Non-volatile semiconductor memories, such as a split gate flash memory, typically use a stacked floating gate type field effect transistors, in which electrons are induced into a floating gate of a memory cell to be programmed by biasing a control gate and grounding a body region of a substrate on which the memory cell is formed.
In particular, transistors used in semiconductor memories typically have an oxide-nitride-oxide (ONO) or silicon-oxide-nitride-oxide-silicon (SONOS) stack between the floating gate and control gate in which a single, homogenous nitride or oxynitride layer is used as either a charge storing or retention layer of the memory.

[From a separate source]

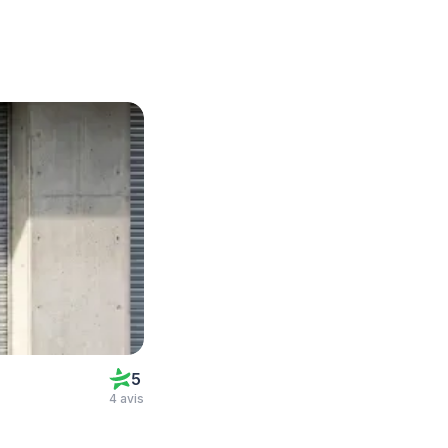
5
4 avis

FIG. 1 is a partial cross-sectional view of an intermediate structure for a semiconductor device 100 comprising a SONOS gate stack or structure 102 including a conventional ONO stack 104 formed over a surface 106 of a silicon substrate 108 according to a conventional method. In addition, the device 100 typically further includes one or more diffusion regions 110, such as source and drain regions, aligned to the gate stack and separated by a channel region 112. Briefly, the SONOS structure 102 includes a poly-silicon (poly) gate layer 114 formed upon and in contact with the ONO stack 104. The poly gate 114 is separated or electrically isolated from the substrate 108 by the ONO stack 104. The ONO stack 104 generally includes a lower oxide layer 116, a nitride or oxynitride layer 118 which serves as a charge storing or memory layer for the device 100, and a top, high-temperature oxide (HTO) layer 120 overlying the nitride or oxynitride layer.
One problem with conventional ONO and SONOS structures 102 and methods of forming the same is the single, homogenous nitride or oxynitride layer 118 that is used as a charge retention or memory layer, and which can have poor or decreasing data retention over time, limiting the device 100 lifetime and/or its use in several applications due to leakage current through the layer. Referring to FIG. 2A, if the memory layer is silicon (Si) rich there is a large, initial window or difference between the programming voltage (VTP), represented by graph or line 202, and the erase voltage (VTE), represented by line 204, but the window collapse very rapidly in retention mode to an end of life (EOL 206) of about 1.E+07 seconds.
Referring to FIG. 2B, if on the other hand the memory layer is if a high quality nitride layer, that is one having a low stoichiometric concentration of Si, the rate of collapse of the window or Vt slope in retention mode is reduced, but the initial program-erase window is also reduced. Moreover, the slope of Vt in retention mode is still appreciably steep and the leakage path is not sufficiently minimized to significantly improve data retention, thus EOL 206 is only moderately improved.
Another problem with the conventional approach to forming an ONO structure is that when a pure oxide layer is used as a tunnel bottom oxide the oxide layer needs to be thin enough to allow the initial program-erase window to be large to support an end of life program-erase window sufficient to meet a specified minimum difference between VTP an VTE. On the other hand, a tunnel oxide layer that is too thin will limit the retention by creating a charge loss path from the memory layer to the substrate that is too small or short, resulting in a bigger or steeper slope of Vt in retention mode.
Accordingly, there is a need for a memory device including an ONO stack with an oxynitride layer as a memory layer that exhibits improved data retention and methods of forming the same. It is further desirable that ONO stack and method not adversely impact programming and erase speed.